Stockfish is a superhuman chess program. It's routinely used in chess analysis as "ground truth": if Stockfish says you've made a mistake, it's almost certain you did in fact make a mistake[0]. Also, because it's incomparably stronger than even the very best humans, sometimes the moves it suggests are extremely counterintuitive and it would be unrealistic to expect a human to find them in tournament conditions.

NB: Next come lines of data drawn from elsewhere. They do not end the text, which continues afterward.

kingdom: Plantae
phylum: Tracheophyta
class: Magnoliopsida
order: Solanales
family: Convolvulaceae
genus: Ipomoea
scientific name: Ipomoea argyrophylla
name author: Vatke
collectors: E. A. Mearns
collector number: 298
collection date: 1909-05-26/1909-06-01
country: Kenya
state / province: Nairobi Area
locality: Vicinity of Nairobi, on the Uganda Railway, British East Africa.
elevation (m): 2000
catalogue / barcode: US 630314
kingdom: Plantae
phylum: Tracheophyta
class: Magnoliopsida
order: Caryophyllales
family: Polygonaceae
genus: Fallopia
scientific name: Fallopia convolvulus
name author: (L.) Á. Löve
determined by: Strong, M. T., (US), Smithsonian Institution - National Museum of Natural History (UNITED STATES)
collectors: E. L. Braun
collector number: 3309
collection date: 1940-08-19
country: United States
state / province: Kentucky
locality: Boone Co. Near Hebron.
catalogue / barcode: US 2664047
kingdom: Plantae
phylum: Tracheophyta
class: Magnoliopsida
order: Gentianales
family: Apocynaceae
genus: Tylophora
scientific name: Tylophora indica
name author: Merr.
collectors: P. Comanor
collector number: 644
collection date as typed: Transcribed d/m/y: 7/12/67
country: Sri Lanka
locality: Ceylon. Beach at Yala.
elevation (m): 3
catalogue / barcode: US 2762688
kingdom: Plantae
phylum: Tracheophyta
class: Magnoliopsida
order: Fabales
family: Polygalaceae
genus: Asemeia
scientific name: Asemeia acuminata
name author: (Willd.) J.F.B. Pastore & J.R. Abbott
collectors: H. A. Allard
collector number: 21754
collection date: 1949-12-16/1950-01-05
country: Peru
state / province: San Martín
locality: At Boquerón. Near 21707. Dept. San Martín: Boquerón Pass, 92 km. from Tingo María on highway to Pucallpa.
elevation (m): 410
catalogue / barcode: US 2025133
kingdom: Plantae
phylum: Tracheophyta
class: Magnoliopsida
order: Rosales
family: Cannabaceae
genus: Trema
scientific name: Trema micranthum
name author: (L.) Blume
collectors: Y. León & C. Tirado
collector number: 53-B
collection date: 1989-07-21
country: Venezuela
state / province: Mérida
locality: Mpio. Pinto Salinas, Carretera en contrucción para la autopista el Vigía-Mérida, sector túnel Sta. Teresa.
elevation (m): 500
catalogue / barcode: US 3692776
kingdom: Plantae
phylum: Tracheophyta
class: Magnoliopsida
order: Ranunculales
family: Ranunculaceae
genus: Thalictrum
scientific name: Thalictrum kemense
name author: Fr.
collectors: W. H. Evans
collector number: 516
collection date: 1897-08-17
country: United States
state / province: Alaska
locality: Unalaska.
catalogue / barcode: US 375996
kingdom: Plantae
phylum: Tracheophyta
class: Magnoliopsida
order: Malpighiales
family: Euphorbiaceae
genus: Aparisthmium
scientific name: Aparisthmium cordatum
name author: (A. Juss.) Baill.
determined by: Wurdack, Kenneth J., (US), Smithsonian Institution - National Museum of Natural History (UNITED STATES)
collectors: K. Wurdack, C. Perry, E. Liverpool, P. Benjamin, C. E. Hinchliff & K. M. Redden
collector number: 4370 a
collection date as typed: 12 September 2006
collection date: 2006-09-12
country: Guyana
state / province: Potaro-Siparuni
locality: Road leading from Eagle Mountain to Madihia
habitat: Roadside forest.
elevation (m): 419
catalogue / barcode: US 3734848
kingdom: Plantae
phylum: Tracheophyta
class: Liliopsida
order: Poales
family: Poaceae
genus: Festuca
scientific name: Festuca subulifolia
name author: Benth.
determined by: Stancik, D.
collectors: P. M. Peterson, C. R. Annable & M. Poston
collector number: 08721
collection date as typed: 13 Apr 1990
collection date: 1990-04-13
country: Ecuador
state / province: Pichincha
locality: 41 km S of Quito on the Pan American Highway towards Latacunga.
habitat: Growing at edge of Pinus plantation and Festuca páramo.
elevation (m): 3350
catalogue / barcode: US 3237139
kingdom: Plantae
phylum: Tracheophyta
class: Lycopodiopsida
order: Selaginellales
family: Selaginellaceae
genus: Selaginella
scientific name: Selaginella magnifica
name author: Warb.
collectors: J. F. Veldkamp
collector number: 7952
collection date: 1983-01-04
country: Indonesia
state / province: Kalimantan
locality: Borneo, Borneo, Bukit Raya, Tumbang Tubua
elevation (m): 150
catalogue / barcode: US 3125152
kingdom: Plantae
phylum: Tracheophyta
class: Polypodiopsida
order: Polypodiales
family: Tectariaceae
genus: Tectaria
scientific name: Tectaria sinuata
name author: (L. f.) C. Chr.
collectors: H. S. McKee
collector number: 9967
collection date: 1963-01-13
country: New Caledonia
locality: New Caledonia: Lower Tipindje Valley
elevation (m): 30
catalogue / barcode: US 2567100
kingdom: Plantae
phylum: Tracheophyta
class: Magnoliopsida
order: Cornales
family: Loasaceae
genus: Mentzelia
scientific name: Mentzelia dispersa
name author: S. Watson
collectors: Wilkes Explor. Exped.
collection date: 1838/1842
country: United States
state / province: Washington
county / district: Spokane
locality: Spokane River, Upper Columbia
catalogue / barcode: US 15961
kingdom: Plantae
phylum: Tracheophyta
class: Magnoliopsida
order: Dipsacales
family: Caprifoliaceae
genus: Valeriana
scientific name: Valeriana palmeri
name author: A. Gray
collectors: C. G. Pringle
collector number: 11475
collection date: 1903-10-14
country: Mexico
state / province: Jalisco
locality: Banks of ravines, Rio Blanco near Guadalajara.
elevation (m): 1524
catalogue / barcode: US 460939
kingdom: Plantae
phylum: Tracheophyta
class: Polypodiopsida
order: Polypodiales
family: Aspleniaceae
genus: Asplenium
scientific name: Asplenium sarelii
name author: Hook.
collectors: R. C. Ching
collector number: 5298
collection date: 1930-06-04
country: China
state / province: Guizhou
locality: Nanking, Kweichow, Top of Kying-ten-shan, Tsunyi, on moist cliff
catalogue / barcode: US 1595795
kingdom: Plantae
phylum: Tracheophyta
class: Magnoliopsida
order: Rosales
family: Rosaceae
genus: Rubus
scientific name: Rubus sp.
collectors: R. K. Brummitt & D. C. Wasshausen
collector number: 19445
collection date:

Obviously software development in general is way more open-ended, but if we restrict ourselves to puzzles and competitions, which are closed game-like environments, it seems plausible to me that a similar skill level could be achieved with an agent system that's RL'd to death on that task. If you have base models that can get there, even inconsistently so, and an environment where making a lot of attempts is cheap, that's the kind of setup that RL can optimize to the moon and beyond.

I don't predict the future and I'm very skeptical of anybody who claims to do so, correctly predicting the present is already hard enough, I'm just saying that given the progress we've already made I would find plausible that a system like that could be made in a few years. The details of what it would look like are beyond my pay grade.

---

[0] With caveats in endgames, closed positions and whatnot, I'm using it as an example.

▲

pclmulqdq 2 hours ago | parent [-]

Yeah, it is often pointed out as a brilliance in game analysis if a GM makes a move that an engine says is bad and turns out to be good. However, it only happens in very specific positions.

▲

emodendroket 2 hours ago | parent [-]

Does that happen because the player understands some tendency of their opponent that will cause them to not play optimally? Or is it genuinely some flaw in the machine’s analysis?

	▲	thomasahle 32 minutes ago \| parent \| next [-]
		It's only the later if it's a weak browser engine, and it's early enough in the game that the player had studied the position with a cloud engine.
	▲	pclmulqdq 2 hours ago \| parent \| prev [-]
		It can be either one. In closed positions, it is often the latter.